To be honest I’m not sure even now, nearly two years later, that I could find the words to explain how I felt. I’d never dealt with trauma on that scale before. I can talk about it now without getting flashbacks, without being upset, but somehow, sometimes, it still feels like it was only last week.

You learn to cope in this job, that’s for sure. Jobs get easier, trauma becomes normal, and you find a way to cope.  I’m lucky in that my husband will give me a cuddle when I walk through the door, and then do anything in his power to distract me. He knows there’s no point in talking it over and over.  We go for dinner, or play a game, just something to distract me, and that works. I’m grateful for that, he helps more than he probably realises, he’s my rock.

 

My First Day…

Do we get called Probationers anymore? Student Officer? Probie? Newbie?  Depends where you are, who you talk to, and what they fancy to call you on the day!

Never bothered me.  I knew I was new, I knew I was in my probationary period, and I knew when I joined, that this was a two year long process.  Call me what you like, I’ll probably answer to it!

After a loooong 16 week course at a Police Training Centre, I was free to fly the nest! I was a Special Constable prior to joining up, which I thought would stand me in good stead, but my god, how different is it doing the job every day!?

I was going to work in a place I hadn’t even visited before, to a shift of strangers, and I had this horrible feeling that I would be expected to be competent already.  Thankfully I was wrong!

Before I started, I went to meet my shift.  I walked in, having remembered the three different door codes, and asked for my tutor.  “Oh he’s on his way back from a shooting, he will be here soon.”  Well, shit.  If that wasn’t a reality slap around the face I don’t know what is.  In those very few seconds, what I had just joined up to do became very real. This would be me. I would be going to those jobs.  The biggest question in my head was “and what on earth would I do if I got sent to that?” Well, it really is amazing how fast you learn.

My first “actual” day couldn’t have been better.  I got on with everyone on my shift, they all wanted to help me, everyone was friendly, and I got on with my tutor!  It’s a bit of a blur, I don’t remember what jobs we went to, but I remember going home that night, feeling content.  I did it.  My first day, often the hardest, was done, and I survived!

Meet the bobbie behind the blog…

Hi!

Before I start, I best let you know that I’m brand new to blogging. It’s something I have thought about for what seems like forever, but just keep putting off!

However, as you’ll learn if you read my future posts, a recent new change in my life has made me seize the day so to speak, and I thought “oh why the hell not?” So here goes!

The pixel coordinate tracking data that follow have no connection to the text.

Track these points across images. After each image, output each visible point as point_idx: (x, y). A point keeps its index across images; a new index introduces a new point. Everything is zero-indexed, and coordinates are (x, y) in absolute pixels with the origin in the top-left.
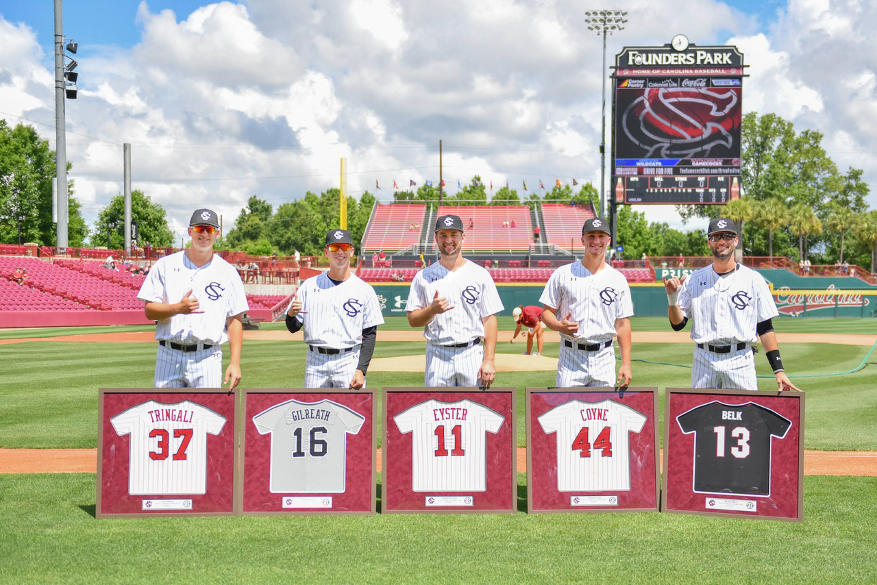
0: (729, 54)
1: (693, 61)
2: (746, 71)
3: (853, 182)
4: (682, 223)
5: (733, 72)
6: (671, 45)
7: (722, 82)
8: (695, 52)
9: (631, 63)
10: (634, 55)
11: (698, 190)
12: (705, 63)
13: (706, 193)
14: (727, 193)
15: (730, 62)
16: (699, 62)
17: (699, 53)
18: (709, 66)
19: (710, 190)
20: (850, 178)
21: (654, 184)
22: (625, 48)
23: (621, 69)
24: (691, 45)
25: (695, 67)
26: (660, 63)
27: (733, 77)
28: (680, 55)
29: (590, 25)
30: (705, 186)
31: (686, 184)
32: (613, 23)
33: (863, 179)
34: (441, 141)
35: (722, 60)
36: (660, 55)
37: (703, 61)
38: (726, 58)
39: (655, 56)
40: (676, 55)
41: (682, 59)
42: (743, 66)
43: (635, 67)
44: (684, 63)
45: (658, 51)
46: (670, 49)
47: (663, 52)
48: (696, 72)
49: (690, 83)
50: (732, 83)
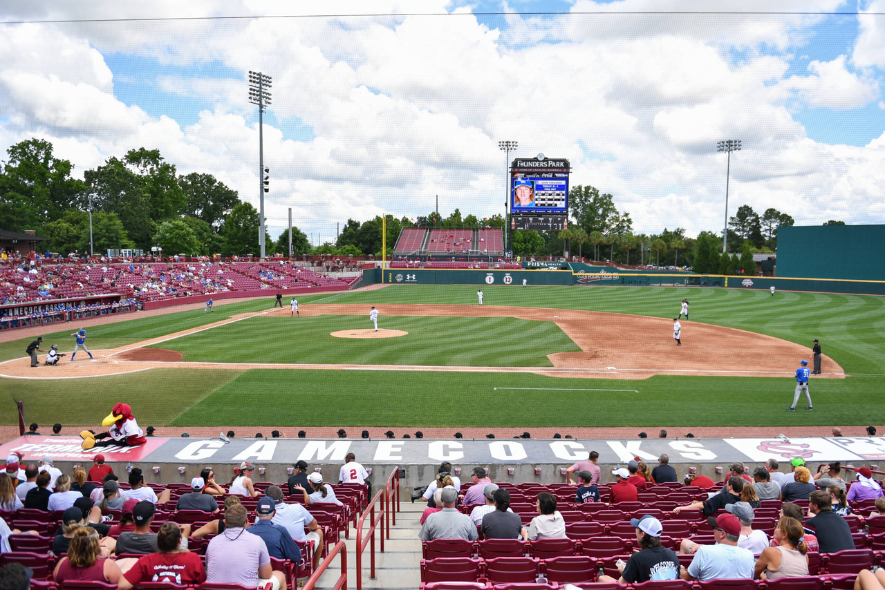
0: (564, 162)
1: (546, 165)
2: (571, 170)
5: (565, 170)
6: (537, 158)
7: (560, 176)
8: (548, 161)
9: (518, 165)
10: (520, 162)
13: (553, 225)
15: (563, 166)
16: (549, 166)
18: (554, 168)
21: (528, 222)
22: (516, 159)
23: (515, 168)
24: (545, 158)
25: (547, 168)
26: (532, 166)
27: (565, 173)
28: (541, 163)
29: (501, 148)
31: (544, 221)
32: (511, 147)
35: (560, 165)
37: (551, 165)
38: (562, 164)
39: (529, 163)
40: (539, 162)
41: (541, 165)
42: (569, 168)
43: (520, 167)
44: (543, 166)
45: (531, 160)
46: (536, 160)
47: (533, 161)
48: (548, 170)
49: (546, 175)
50: (564, 176)
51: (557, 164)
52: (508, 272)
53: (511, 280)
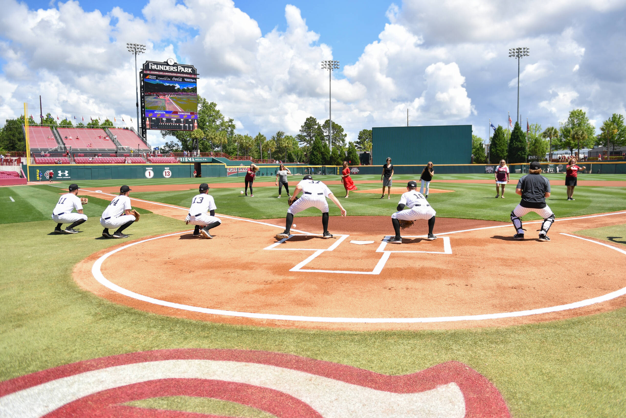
2: (198, 76)
3: (230, 123)
5: (193, 76)
6: (167, 62)
7: (188, 80)
8: (177, 66)
9: (150, 68)
10: (151, 65)
11: (181, 125)
12: (182, 71)
13: (184, 125)
14: (192, 126)
15: (191, 72)
16: (179, 71)
17: (179, 67)
18: (183, 73)
19: (186, 125)
21: (163, 121)
22: (147, 61)
23: (146, 70)
24: (175, 63)
25: (177, 72)
26: (163, 69)
27: (193, 79)
28: (171, 67)
29: (129, 49)
30: (184, 123)
31: (176, 122)
35: (188, 71)
37: (180, 70)
38: (190, 70)
39: (160, 66)
40: (169, 67)
41: (172, 69)
42: (197, 74)
43: (152, 70)
45: (161, 64)
46: (166, 64)
47: (164, 65)
48: (178, 75)
49: (176, 79)
50: (192, 81)
51: (186, 70)
52: (167, 166)
53: (170, 174)
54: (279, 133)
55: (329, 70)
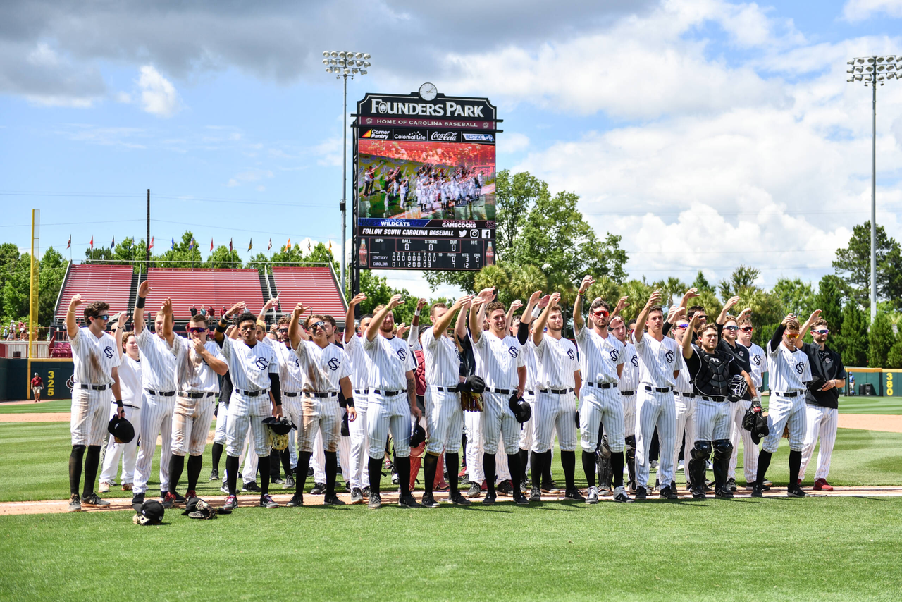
0: (481, 107)
1: (442, 113)
2: (499, 126)
4: (431, 290)
5: (486, 126)
6: (418, 94)
7: (473, 137)
8: (444, 103)
9: (374, 111)
10: (377, 103)
11: (449, 255)
12: (456, 115)
13: (459, 258)
14: (481, 259)
15: (482, 116)
16: (448, 114)
17: (448, 104)
18: (460, 118)
19: (463, 255)
20: (609, 244)
21: (401, 247)
22: (367, 94)
23: (364, 117)
24: (439, 95)
25: (444, 118)
27: (485, 132)
28: (428, 105)
30: (458, 250)
32: (355, 66)
33: (622, 246)
34: (149, 190)
35: (473, 112)
36: (407, 104)
37: (453, 113)
38: (478, 111)
40: (424, 105)
42: (497, 121)
43: (378, 115)
44: (433, 114)
45: (404, 100)
46: (416, 98)
47: (410, 101)
48: (446, 124)
49: (440, 136)
50: (484, 138)
51: (468, 111)
54: (740, 272)
55: (870, 84)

I’m a serving Police Officer. I have done my job for less than three years. Sometimes it feels like I’ve done it forever, and others I feel so far out of my depth it feels like I’m drowning.

For me, there are two reasons that I want to write this blog. Firstly, as an honest outlet for myself. How I feel, what I’ve dealt with, what went wrong (and right!), but secondly to show you (if anyone has read this far) the other side to policing. The side that the media don’t write about. The side that isn’t public knowledge. The thoughts, the feelings, the tears and all other emotions behind “just doing the job”.